What is expected ->
This exercise calls for every record to be returned exactly, with pictures removed.

Extracted data ->
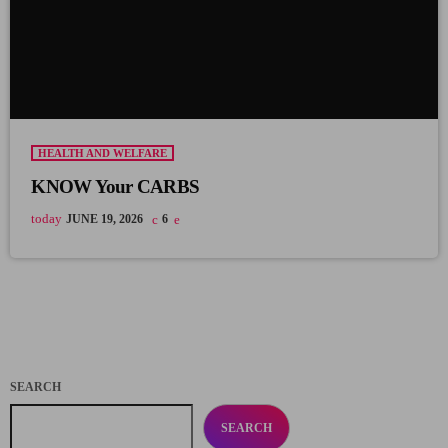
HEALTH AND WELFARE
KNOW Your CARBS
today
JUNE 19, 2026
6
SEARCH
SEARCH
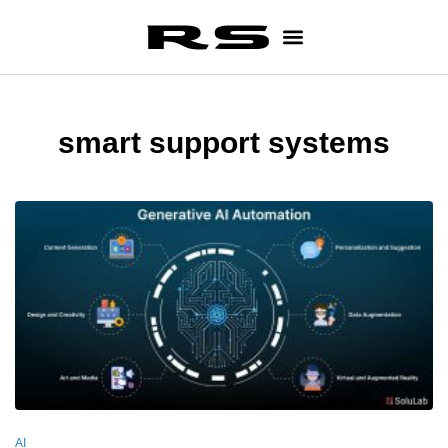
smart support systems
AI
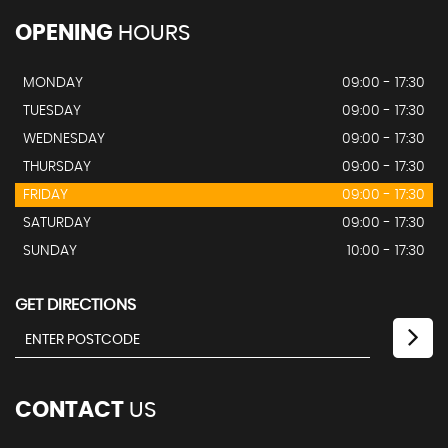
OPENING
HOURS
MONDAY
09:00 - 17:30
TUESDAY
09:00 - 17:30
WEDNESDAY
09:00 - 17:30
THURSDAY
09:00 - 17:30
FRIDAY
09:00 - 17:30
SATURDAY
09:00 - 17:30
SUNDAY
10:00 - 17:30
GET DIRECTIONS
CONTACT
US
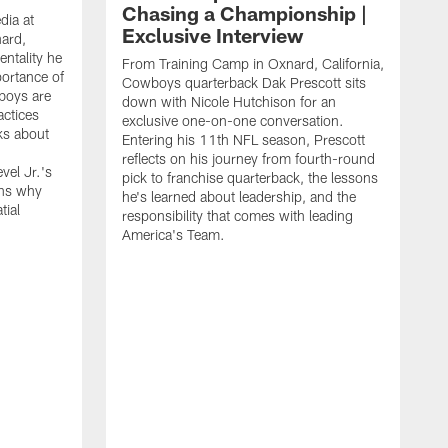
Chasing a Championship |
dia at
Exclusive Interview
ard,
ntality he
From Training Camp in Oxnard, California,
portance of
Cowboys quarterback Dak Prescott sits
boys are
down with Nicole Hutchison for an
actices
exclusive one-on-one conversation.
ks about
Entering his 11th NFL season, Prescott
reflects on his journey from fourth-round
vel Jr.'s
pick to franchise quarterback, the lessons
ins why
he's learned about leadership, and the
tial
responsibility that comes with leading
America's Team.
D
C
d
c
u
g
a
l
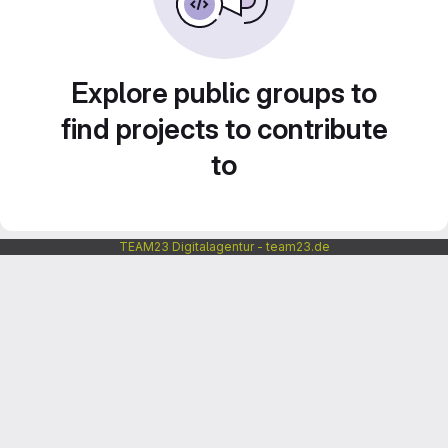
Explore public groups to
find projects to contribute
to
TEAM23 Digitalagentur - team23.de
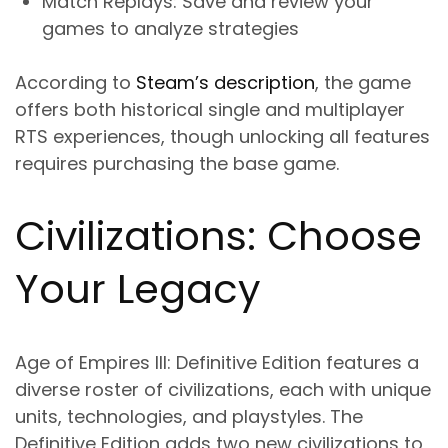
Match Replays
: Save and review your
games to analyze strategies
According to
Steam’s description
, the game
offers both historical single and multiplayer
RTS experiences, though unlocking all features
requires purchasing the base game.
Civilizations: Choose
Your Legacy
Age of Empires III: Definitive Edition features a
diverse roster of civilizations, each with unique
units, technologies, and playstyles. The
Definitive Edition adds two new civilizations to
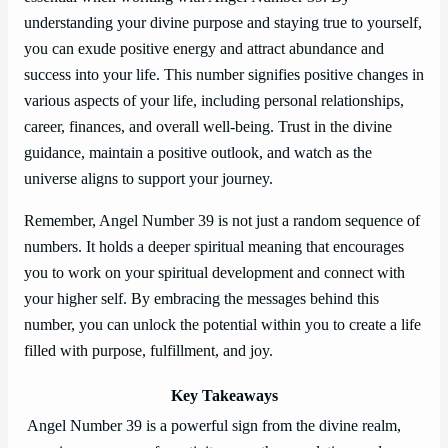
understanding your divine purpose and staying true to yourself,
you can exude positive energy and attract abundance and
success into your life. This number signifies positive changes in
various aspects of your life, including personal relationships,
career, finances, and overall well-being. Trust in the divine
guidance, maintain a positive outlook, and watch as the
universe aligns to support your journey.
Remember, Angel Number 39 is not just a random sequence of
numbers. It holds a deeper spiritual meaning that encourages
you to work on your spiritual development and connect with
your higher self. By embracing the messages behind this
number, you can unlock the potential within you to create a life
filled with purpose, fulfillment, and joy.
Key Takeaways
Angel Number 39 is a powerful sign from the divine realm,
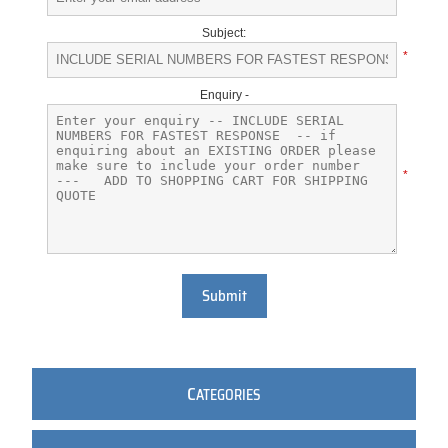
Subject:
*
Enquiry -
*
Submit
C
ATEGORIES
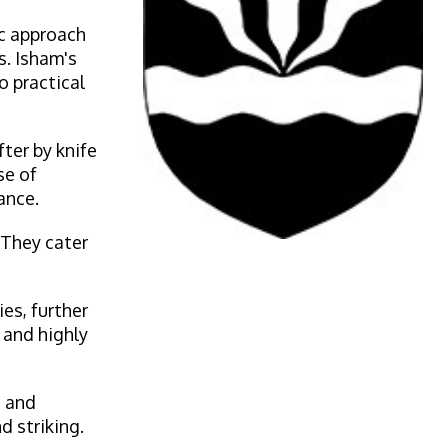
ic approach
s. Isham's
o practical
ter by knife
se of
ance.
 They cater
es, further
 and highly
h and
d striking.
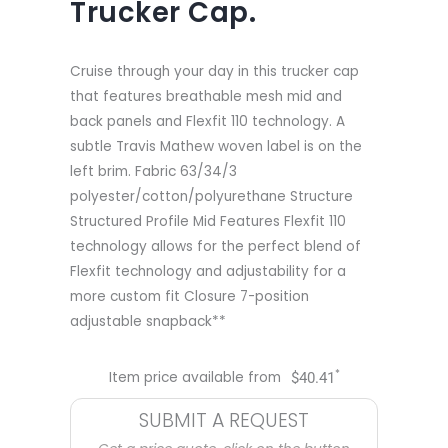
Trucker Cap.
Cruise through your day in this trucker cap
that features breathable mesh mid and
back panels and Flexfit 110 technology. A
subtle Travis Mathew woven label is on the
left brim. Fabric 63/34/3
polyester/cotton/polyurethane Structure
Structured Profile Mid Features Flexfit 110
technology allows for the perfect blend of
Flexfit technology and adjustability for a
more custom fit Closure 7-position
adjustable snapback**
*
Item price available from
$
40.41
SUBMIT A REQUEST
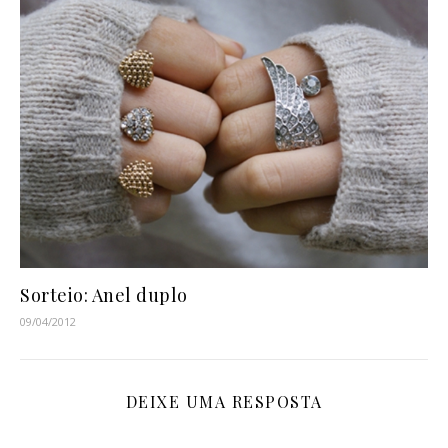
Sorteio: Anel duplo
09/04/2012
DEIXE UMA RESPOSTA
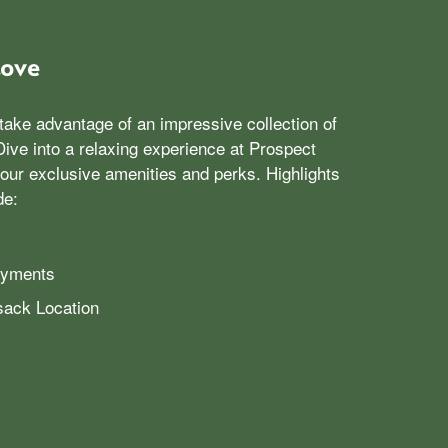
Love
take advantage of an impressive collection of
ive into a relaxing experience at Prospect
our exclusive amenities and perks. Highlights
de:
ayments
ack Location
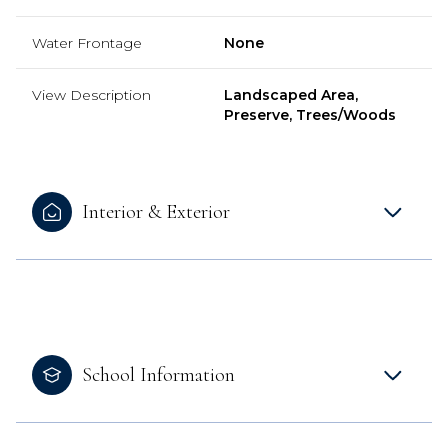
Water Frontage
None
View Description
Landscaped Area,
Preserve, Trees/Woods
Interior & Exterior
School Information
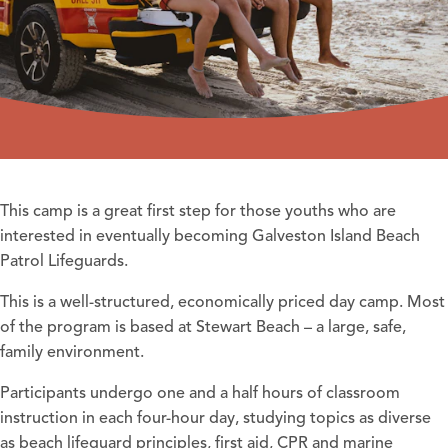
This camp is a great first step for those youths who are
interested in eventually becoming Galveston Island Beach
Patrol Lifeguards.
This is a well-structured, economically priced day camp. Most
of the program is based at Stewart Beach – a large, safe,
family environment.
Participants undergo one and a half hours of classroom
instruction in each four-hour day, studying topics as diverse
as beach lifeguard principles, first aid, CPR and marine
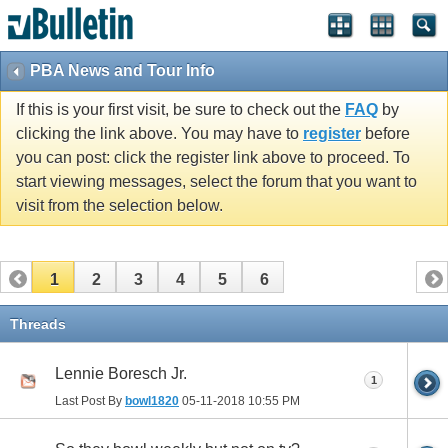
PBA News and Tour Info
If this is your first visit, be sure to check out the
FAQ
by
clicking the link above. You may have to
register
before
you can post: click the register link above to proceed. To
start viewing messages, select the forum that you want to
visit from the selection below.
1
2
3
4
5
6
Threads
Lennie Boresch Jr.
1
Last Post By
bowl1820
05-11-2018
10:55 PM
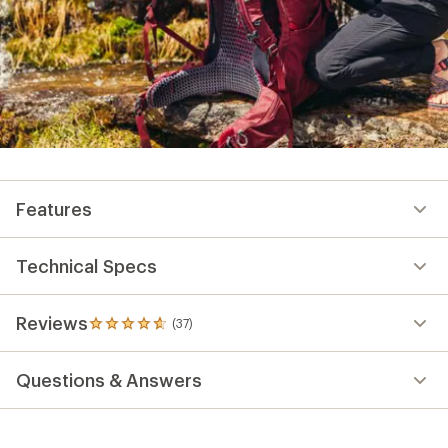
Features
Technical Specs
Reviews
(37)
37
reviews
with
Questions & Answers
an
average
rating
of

Written response ->
HEALTH AND WELFARE
KNOW Your CARBS
today
JUNE 19, 2026
6
SEARCH
SEARCH
smart support systems
AI
OPENING
HOURS
MONDAY
09:00 - 17:30
TUESDAY
09:00 - 17:30
WEDNESDAY
09:00 - 17:30
THURSDAY
09:00 - 17:30
FRIDAY
09:00 - 17:30
SATURDAY
09:00 - 17:30
SUNDAY
10:00 - 17:30
GET DIRECTIONS
CONTACT
US
Chasing a Championship |
dia at
Exclusive Interview
ard,
ntality he
From Training Camp in Oxnard, California,
portance of
Cowboys quarterback Dak Prescott sits
boys are
down with Nicole Hutchison for an
actices
exclusive one-on-one conversation.
ks about
Entering his 11th NFL season, Prescott
reflects on his journey from fourth-round
vel Jr.'s
pick to franchise quarterback, the lessons
ins why
he's learned about leadership, and the
tial
responsibility that comes with leading
America's Team.
D
C
d
c
u
g
a
l
Explore public groups to
find projects to contribute
to
TEAM23 Digitalagentur - team23.de
Match Replays
: Save and review your
games to analyze strategies
According to
Steam’s description
, the game
offers both historical single and multiplayer
RTS experiences, though unlocking all features
requires purchasing the base game.
Civilizations: Choose
Your Legacy
Age of Empires III: Definitive Edition features a
diverse roster of civilizations, each with unique
units, technologies, and playstyles. The
Definitive Edition adds two new civilizations to
understanding your divine purpose and staying true to yourself,
you can exude positive energy and attract abundance and
success into your life. This number signifies positive changes in
various aspects of your life, including personal relationships,
career, finances, and overall well-being. Trust in the divine
guidance, maintain a positive outlook, and watch as the
universe aligns to support your journey.
Remember, Angel Number 39 is not just a random sequence of
numbers. It holds a deeper spiritual meaning that encourages
you to work on your spiritual development and connect with
your higher self. By embracing the messages behind this
number, you can unlock the potential within you to create a life
filled with purpose, fulfillment, and joy.
Key Takeaways
Angel Number 39 is a powerful sign from the divine realm,
Subject:
*
Enquiry -
*
Submit
C
ATEGORIES
ic approach
s. Isham's
o practical
ter by knife
se of
ance.
 They cater
es, further
 and highly
h and
d striking.
Trucker Cap.
Cruise through your day in this trucker cap
that features breathable mesh mid and
back panels and Flexfit 110 technology. A
subtle Travis Mathew woven label is on the
left brim. Fabric 63/34/3
polyester/cotton/polyurethane Structure
Structured Profile Mid Features Flexfit 110
technology allows for the perfect blend of
Flexfit technology and adjustability for a
more custom fit Closure 7-position
adjustable snapback**
*
Item price available from
$
40.41
SUBMIT A REQUEST
Sorteio: Anel duplo
09/04/2012
DEIXE UMA RESPOSTA
Love
take advantage of an impressive collection of
ive into a relaxing experience at Prospect
our exclusive amenities and perks. Highlights
de:
ayments
ack Location
Water Frontage
None
View Description
Landscaped Area,
Preserve, Trees/Woods
Interior & Exterior
School Information
This camp is a great first step for those youths who are
interested in eventually becoming Galveston Island Beach
Patrol Lifeguards.
This is a well-structured, economically priced day camp. Most
of the program is based at Stewart Beach – a large, safe,
family environment.
Participants undergo one and a half hours of classroom
instruction in each four-hour day, studying topics as diverse
as beach lifeguard principles, first aid, CPR and marine
PBA News and Tour Info
If this is your first visit, be sure to check out the
FAQ
by
clicking the link above. You may have to
register
before
you can post: click the register link above to proceed. To
start viewing messages, select the forum that you want to
visit from the selection below.
1
2
3
4
5
6
Threads
Lennie Boresch Jr.
1
Last Post By
bowl1820
05-11-2018
10:55 PM
Features
Technical Specs
Reviews
(37)
37
reviews
with
Questions & Answers
an
average
rating
of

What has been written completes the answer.